> [Task requirements]:
Say how many lines in the records hold the word "feDisplacementMap", and give nothing but that number.
====
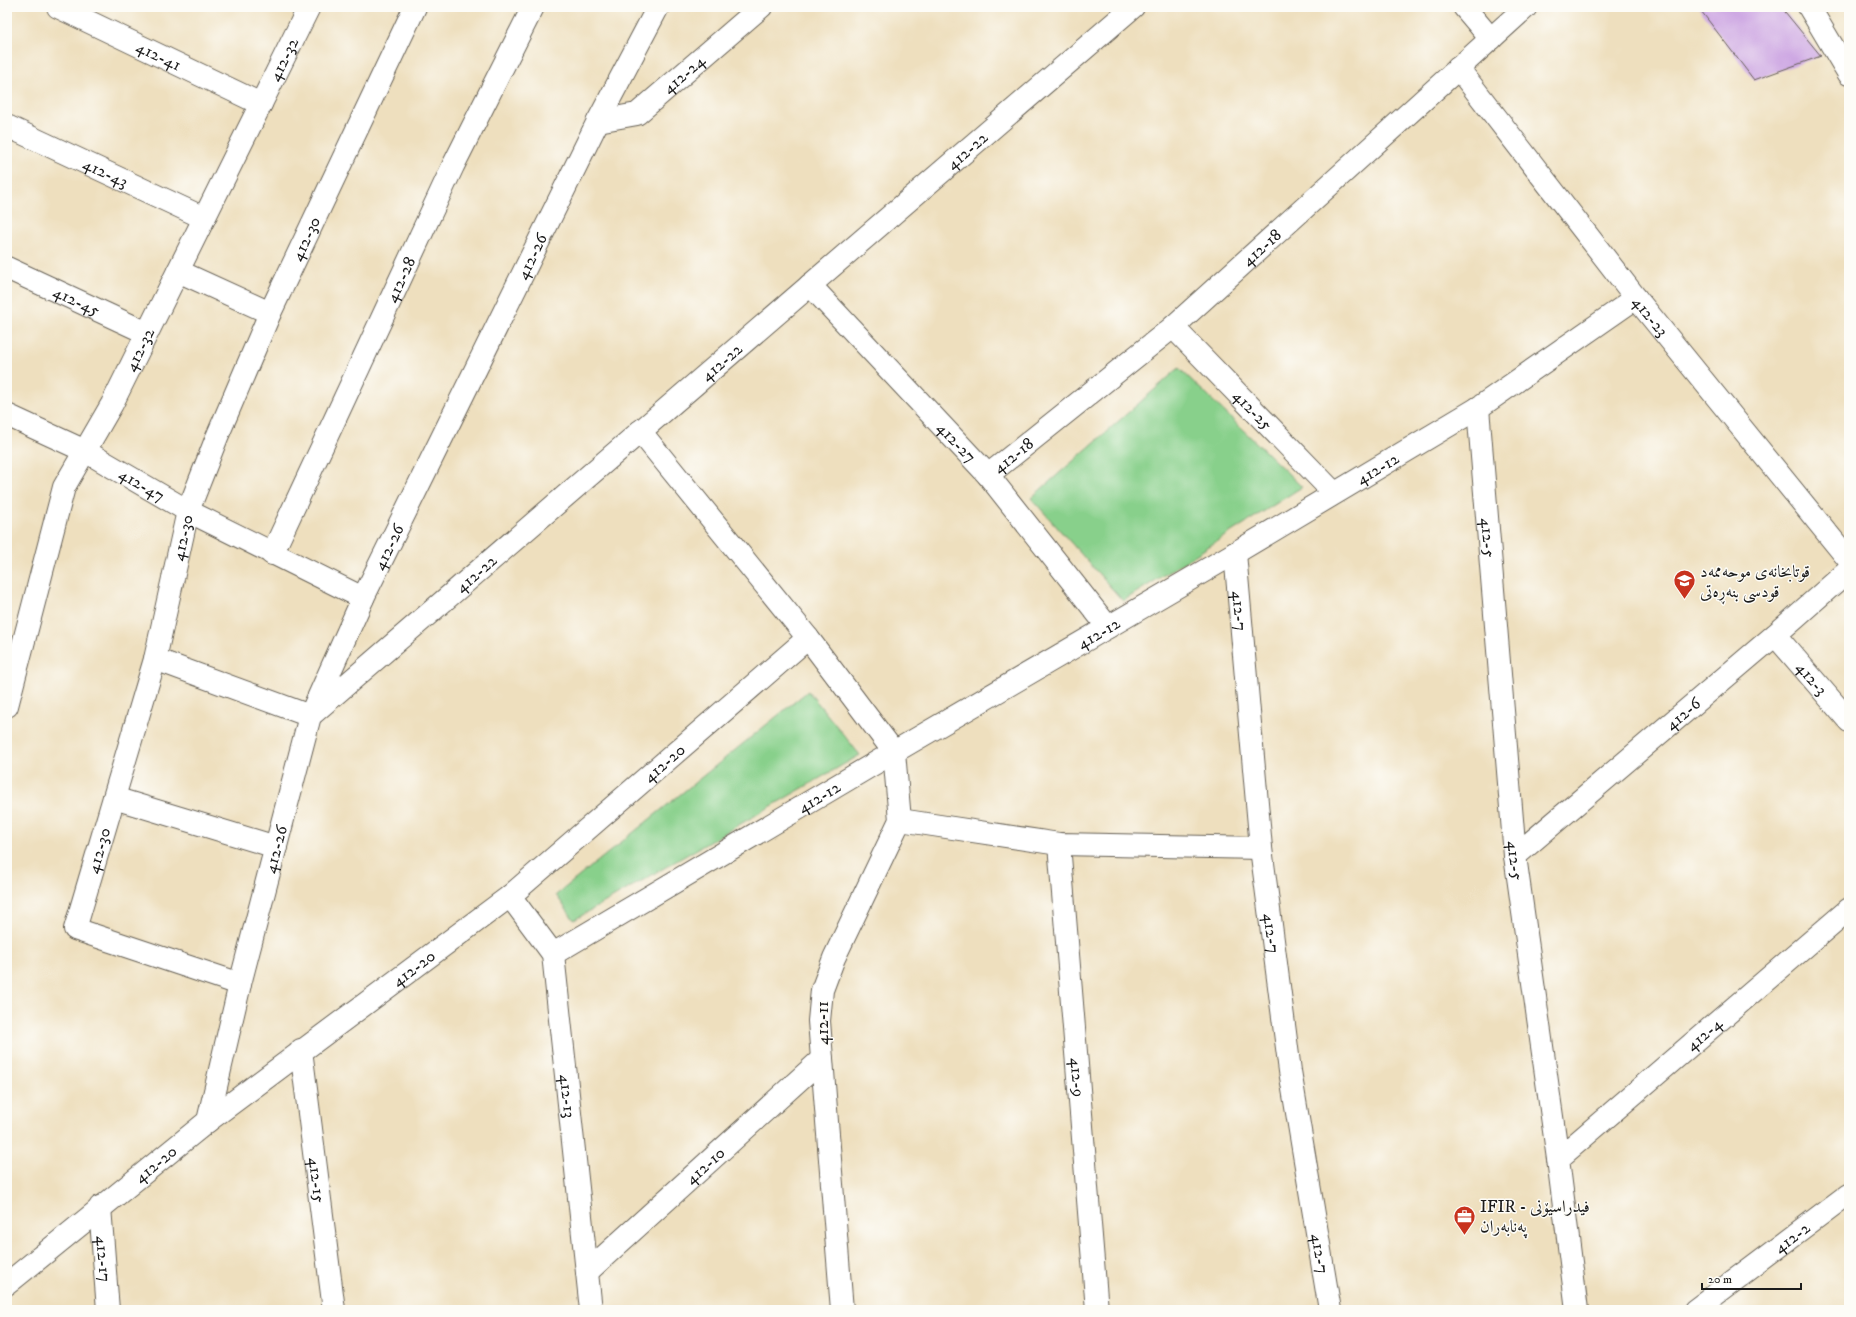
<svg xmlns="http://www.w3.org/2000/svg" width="1856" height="1317" font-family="'IM FELL DW Pica',Amiri,serif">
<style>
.green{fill:#88d08b;stroke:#527654}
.building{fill:#cba3e2}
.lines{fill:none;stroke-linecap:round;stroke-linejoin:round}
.minor-casing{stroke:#666055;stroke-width:24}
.minor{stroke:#fff;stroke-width:22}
.labels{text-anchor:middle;stroke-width:3;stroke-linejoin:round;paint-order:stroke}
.street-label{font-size:17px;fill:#1c1c1c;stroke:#fdfcf7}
.poi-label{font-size:17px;fill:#1c1c1c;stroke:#fdfcf7;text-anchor:start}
</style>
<rect width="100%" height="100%" fill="#fdfcf7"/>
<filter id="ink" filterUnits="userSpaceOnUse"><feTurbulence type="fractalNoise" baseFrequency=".025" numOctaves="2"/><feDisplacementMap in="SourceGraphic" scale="8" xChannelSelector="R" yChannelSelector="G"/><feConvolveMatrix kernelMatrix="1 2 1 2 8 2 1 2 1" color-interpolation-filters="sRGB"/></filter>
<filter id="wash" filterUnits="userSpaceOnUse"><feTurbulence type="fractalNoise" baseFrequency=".012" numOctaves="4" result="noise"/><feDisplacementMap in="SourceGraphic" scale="16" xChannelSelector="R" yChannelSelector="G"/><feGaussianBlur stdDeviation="0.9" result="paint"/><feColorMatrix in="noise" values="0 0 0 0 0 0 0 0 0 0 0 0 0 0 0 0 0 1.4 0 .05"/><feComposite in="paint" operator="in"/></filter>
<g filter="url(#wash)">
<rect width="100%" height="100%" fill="#eedfbe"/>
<path class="green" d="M1179 368 1302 487 1123 601 1031 498Z
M808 691 860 755 574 920 556 895Z"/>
<g id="blocks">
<path class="building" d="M1698 7H1781L1821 56 1754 80Z"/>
</g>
</g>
<g filter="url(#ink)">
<use href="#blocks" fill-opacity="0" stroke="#666055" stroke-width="1"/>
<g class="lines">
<defs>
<g id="minor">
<path id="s1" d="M58 7 261 104"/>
<path d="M1464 7 1491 39"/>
<path d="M1809 7 1849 74"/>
<path id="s2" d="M1458 68 1636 298 1849 560"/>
<path id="s3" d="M598 121 637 114 761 7"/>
<path id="s4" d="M7 126 204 218"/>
<path id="s5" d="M7 268 147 333"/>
<path d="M178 271 270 313"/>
<path id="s6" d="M810 285 988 475 1108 627"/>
<path id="s7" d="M1173 327 1334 493"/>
<path id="s8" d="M1478 408 1515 856 1558 1159 1577 1310"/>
<path id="s9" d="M7 415 85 451 188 511 363 598"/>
<path d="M640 431 808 638 894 752 900 820 834 958 822 990 819 1021 842 1310"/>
<path id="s10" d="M988 475 1173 327 1526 7"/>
<path id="s11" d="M1235 553 1261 848 1290 1071 1330 1310"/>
<path id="s12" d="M272 554 453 166 533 7"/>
<path id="s13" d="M1775 635 1849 721"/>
<path id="s14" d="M155 659 310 716 1133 7"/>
<path id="s15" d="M7 706 64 487 112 404 309 7"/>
<path d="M114 798 276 847"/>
<path d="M900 820 1059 844 1261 848"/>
<path id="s16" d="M1059 844 1097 1310"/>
<path id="s17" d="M1515 856 1775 635 1849 570"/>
<path id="s18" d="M510 896 553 954 591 1310"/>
<path id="s19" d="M553 954 894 752 1235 553 1478 408 1636 298"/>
<path id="s20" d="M240 984 75 929 155 659 188 511 217 437 270 313 415 7"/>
<path id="s21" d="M301 1050 334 1310"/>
<path id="s22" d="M208 1121 240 984 310 716 363 598 598 121 658 7"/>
<path id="s23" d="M1558 1159 1849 909"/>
<path id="s24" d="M100 1207 108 1310"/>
<path id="s25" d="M587 1272 822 1059"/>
<path id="s26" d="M7 1284 208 1121 510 896 808 638"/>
<path id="s27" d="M1695 1310 1849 1194"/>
</g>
</defs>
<use href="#minor" class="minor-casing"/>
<use href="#minor" class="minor"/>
</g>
</g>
<defs>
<symbol id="school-pin" viewBox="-11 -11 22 30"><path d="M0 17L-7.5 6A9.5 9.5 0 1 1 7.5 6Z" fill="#c8321e" stroke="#fdfcf7"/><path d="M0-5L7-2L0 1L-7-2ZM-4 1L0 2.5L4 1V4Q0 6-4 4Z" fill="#fff"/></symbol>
<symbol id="office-pin" viewBox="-11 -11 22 30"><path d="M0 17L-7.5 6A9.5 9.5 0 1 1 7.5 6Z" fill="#c8321e" stroke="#fdfcf7"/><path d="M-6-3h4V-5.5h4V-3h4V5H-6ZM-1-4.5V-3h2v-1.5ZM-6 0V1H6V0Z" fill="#fff"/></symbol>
</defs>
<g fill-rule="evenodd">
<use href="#school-pin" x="1672" y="568" width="25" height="34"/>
<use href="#office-pin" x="1452" y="1204" width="25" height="34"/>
</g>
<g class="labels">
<g class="street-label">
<text dy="6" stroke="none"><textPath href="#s1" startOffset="112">412-41</textPath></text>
<text dy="6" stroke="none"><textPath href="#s15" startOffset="707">412-32</textPath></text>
<text dy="6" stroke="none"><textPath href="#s3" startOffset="101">412-24</textPath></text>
<text dy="6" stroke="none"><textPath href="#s14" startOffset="1032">412-22</textPath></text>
<text dy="6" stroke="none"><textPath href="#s4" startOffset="109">412-43</textPath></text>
<text dy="6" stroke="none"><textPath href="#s20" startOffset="904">412-30</textPath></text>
<text dy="6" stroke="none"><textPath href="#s10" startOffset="356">412-18</textPath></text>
<text dy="6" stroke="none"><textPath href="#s22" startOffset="928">412-26</textPath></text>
<text dy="6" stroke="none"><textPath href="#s12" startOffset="303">412-28</textPath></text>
<text dy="6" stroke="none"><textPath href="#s5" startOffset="77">412-45</textPath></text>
<text dy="6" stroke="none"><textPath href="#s2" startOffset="314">412-23</textPath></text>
<text dy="6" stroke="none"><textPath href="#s15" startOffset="383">412-32</textPath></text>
<text dy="6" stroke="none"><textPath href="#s14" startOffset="708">412-22</textPath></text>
<text dy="6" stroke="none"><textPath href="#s7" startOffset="115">412-25</textPath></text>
<text dy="6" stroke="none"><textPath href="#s6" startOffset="215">412-27</textPath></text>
<text dy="6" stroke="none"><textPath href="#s10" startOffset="32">412-18</textPath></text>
<text dy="6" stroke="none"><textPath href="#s19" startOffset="957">412-12</textPath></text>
<text dy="6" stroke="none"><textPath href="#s9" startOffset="152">412-47</textPath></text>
<text dy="6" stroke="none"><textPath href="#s20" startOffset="580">412-30</textPath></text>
<text dy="6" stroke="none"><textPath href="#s8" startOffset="130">412-5</textPath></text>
<text dy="6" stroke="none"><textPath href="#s22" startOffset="604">412-26</textPath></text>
<text dy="6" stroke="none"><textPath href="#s14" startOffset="384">412-22</textPath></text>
<text dy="6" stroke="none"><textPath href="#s11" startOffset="58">412-7</textPath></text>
<text dy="6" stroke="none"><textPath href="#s19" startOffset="633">412-12</textPath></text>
<text dy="6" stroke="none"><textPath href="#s13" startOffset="57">412-3</textPath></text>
<text dy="6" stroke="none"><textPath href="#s17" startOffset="220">412-6</textPath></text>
<text dy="6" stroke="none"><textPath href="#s26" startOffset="839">412-20</textPath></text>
<text dy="6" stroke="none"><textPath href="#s19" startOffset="309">412-12</textPath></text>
<text dy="6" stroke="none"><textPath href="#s22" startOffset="280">412-26</textPath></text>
<text dy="6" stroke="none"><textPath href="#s20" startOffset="256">412-30</textPath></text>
<text dy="6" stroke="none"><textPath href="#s8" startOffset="454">412-5</textPath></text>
<text dy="6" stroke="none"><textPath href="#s11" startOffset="382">412-7</textPath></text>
<text dy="6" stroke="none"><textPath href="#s26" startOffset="515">412-20</textPath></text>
<text transform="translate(822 1023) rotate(-90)" y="6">412-11</text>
<text dy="6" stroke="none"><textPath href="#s23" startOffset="192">412-4</textPath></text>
<text dy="6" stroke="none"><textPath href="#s16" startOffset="234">412-9</textPath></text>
<text dy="6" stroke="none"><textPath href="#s18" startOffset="215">412-13</textPath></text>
<text dy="6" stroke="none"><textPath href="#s26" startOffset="191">412-20</textPath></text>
<text dy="6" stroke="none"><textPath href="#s25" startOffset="159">412-10</textPath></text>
<text dy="6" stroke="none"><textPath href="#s21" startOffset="131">412-15</textPath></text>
<text dy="6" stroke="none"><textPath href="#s27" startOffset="121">412-2</textPath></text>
<text dy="6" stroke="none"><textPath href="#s11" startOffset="706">412-7</textPath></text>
<text dy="6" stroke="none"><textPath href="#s24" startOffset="52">412-17</textPath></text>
</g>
<g class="poi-label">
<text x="1700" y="577">قوتابخانەی موحەممەد<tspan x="1700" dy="20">قودسی بنەڕەتی</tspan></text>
<text x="1480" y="1212">IFIR - فیدراسیۆنی<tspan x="1480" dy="20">پەنابەران</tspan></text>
</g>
</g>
<rect width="1856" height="1317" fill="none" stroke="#fdfcf7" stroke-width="24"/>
<path d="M1702 1283v6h99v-6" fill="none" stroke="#1c1c1c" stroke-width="2"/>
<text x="1708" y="1283" font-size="12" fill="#1c1c1c" stroke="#fdfcf7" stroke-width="3" paint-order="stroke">20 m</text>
</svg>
====
> [Written reply]:
2